The remaining amount could be invested in BPY26 (Bopreal), which offers an estimated return of between 13% and 14% per year. “Overall, this portfolio generates a return of approximately 9%, which, for a portfolio with a moderate profile, is a very attractive return and the risk and return would be well diversified and balanced,” concludes Botta.

Lecaps: this is the scenario

For Lentini the dollar is too low to invest in Lecaps (Treasury capitalizable bills), which could be a good opportunity if it remains stable, since the monthly yield of 4% in pesos would translate into profits in dollars.

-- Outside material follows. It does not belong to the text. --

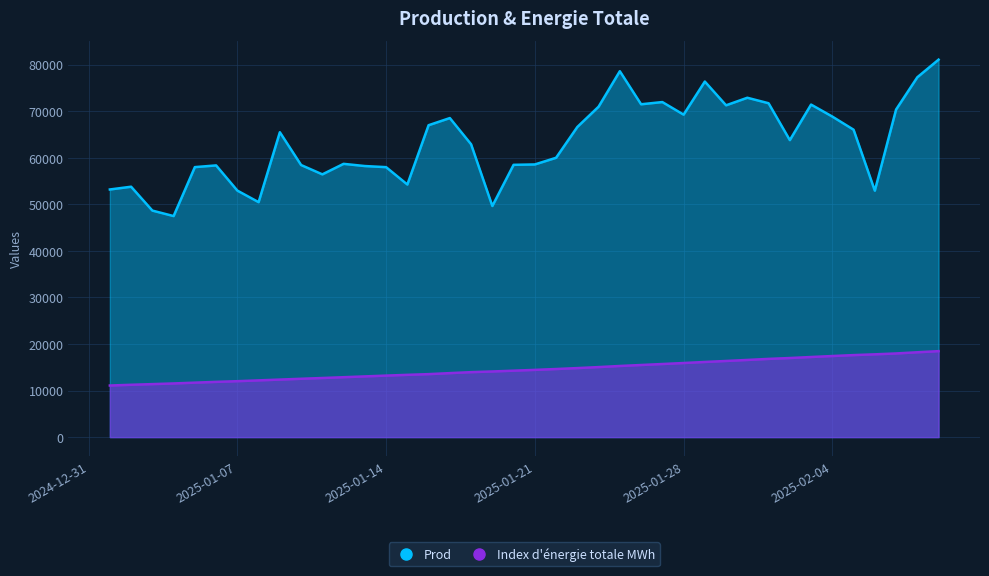

Reading left to right, transcribe all the data shown in this chart.

Prod: 53174.0	53766.0	48641.0	47464.0	57975.0	58341.0	52934.0	50448.0	65465.0	58423.0	56419.0	58678.0	58205.0	57968.0	54239.0	66973.0	68507.0	62883.0	49626.0	58465.0	58549.0	59980.0	66594.0	70950.0	78568.0	71467.0	71945.0	69243.0	76346.0	71246.0	72868.0	71689.0	63773.0	71403.0	68826.0	66010.0	52915.0	70336.0	77269.0	81052.0
Index d’énergie totale MWh: 11077.9	11236.4	11380.2	11525.0	11694.0	11862.8	12009.8	12183.0	12354.3	12526.7	12693.5	12864.4	13037.4	13208.3	13371.1	13524.3	13741.5	13949.7	14095.6	14266.4	14436.9	14620.7	14821.6	15037.9	15273.7	15484.1	15695.8	15909.9	16136.6	16351.0	16570.2	16796.9	16983.1	17201.4	17411.4	17610.2	17775.7	17962.9	18217.9	18459.5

However, if the dollar adjusts due to some market nervousness, there would be a risk of losses. Therefore, the safest recommendation is to diversify and allocate only a part of the portfolio to this strategy. Although the risk is high, if the scenario is favorable, performance can be similar to that of an ON, which is currently overvalued.

Therefore, for a portfolio of US$10,000, the strategist would structure it today as follows:

  • would allocate 30% to a long-term Argentine bond under New York law, such as the GD35,
  • 20% to a short bond (LNY), such as the GD29
  • To this I would add 10% in an even shorter bond, such as the BPI6D (BOPREAL26), under the assumption that the country’s situation will improve and normalize.

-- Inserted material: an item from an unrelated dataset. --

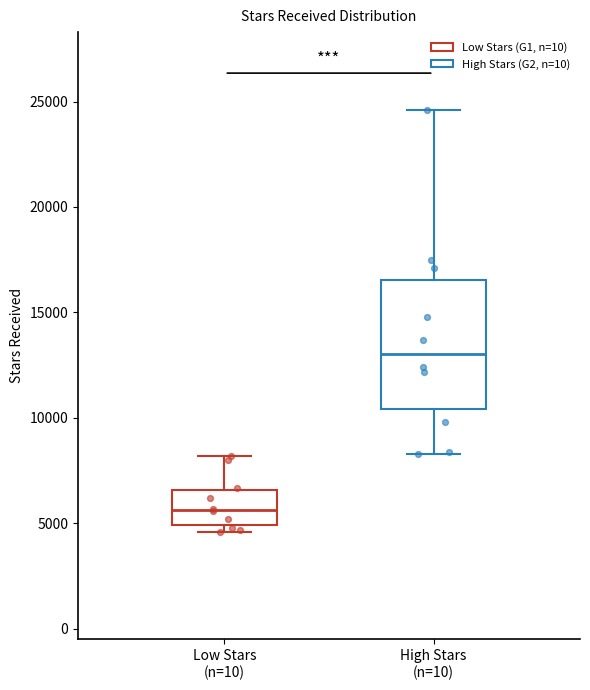

Which box is the tallest, from its lower edge to its upper edge?

High Stars (n=10)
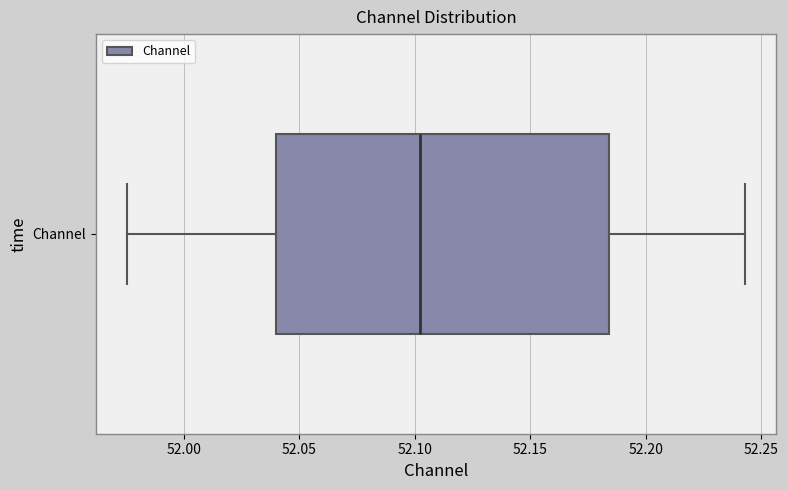

Transcribe this box plot: give where the median line is, the range the box spans, and where the two whiskers end, as read against the x-axis. The values are not printed on the chart, so give them approximately, as read against the axis.

median 52.100, box 52.040 to 52.185, whiskers 51.975 to 52.245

The remaining 40% would be distributed as follows:

  • 20% in a foreign fixed-income asset investment fundwhich could offer between 4% and 8% annually, thus reducing Argentina’s risk, “instead of opting for a negotiable obligation,” he says.
  • The other 20% would be allocated to Cedears of the EEM Emerging Markets ETF (EEM), some to the Small Cap Companies ETF (IWM), and “I would take advantage of current prices to include a large technology company, such as Google,” Lentini suggests.

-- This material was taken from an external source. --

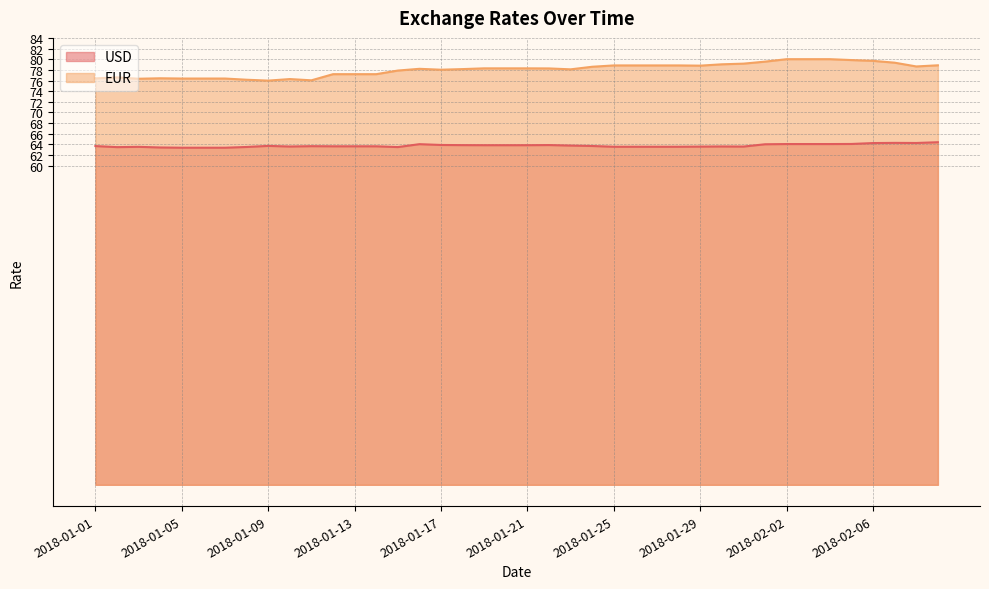

Rank the categories by EUR value from highest to lowest.

2018-02-02, 2018-02-03, 2018-02-04, 2018-02-05, 2018-02-06, 2018-02-01, 2018-02-07, 2018-01-31, 2018-01-30, 2018-02-09, 2018-01-25, 2018-01-26, 2018-01-27, 2018-01-28, 2018-01-29, 2018-02-08, 2018-01-24, 2018-01-19, 2018-01-20, 2018-01-21, 2018-01-22, 2018-01-16, 2018-01-18, 2018-01-23, 2018-01-17, 2018-01-15, 2018-01-12, 2018-01-13, 2018-01-14, 2018-01-02, 2018-01-04, 2018-01-01, 2018-01-05, 2018-01-06, 2018-01-07, 2018-01-03, 2018-01-10, 2018-01-08, 2018-01-11, 2018-01-09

Conservative and aggressive portfolio

From Personal Investment Portfolio (PPI), recommend, for a profile that seeks less volatility in its exposure to the country, a more defensive portfolio “in a negative scenario and proposes to prioritize good credits”, composed as follows:

  • sovereign bonds in dollars: 15%.
  • bonds in pesos: 5%.
  • Provincial bonds in dollars: 30%
  • Corporate bonds in dollars: 50%.

PPI 1.jpeg

Meanwhile, for an investor seeking greater exposure to “more volatile instruments, but with greater potential “upside” in the event of a scenario constructive/optimistic “forward,” that is, an aggressive portfolio, PPI puts it together as follows:

  • Provincial bonds in dollars: 30%.
  • bonds in pesos: 15%.
  • sovereign bonds in dollars: 15%.
  • shares and Cedears: 30%.

So, if fiscal consolidation is the pillar of the economic plan, the reduction of inflation is the central driver of the strategy. Therefore, investors must be attentive to the evolution of economic variables in order to make the right decisions. And the fear that a greater pass through than expected could compromise the achievements made so far is driving the economic team to postpone the decision to lift the restrictions while waiting for a more favorable context, as noted on Monday on Wall Street. Javier Milei.

PPI 2.jpeg

However, delaying this measure does not guarantee that the situation will improve on its own. “Partial reduction of the PAIS Tax For certain goods, the coexistence of different schemes for importers to obtain dollars and the weak economic recovery predict a decline in the BCRA’s net reserves in the coming months,” PPI analyzes.

This makes the decision to maintain exchange controls more complicated. With the information available, the outlook is difficult, but there is still room for improvement. for an element to emerge that changes the situationThe city broker asks: “Will it be the Whitewashing or the RIGI? Or perhaps an agreement with the International Monetary Fund (IMF)?” And he concludes that, “in short, although uncertainty gives the Government some room, the clock is still ticking against them in an election year.”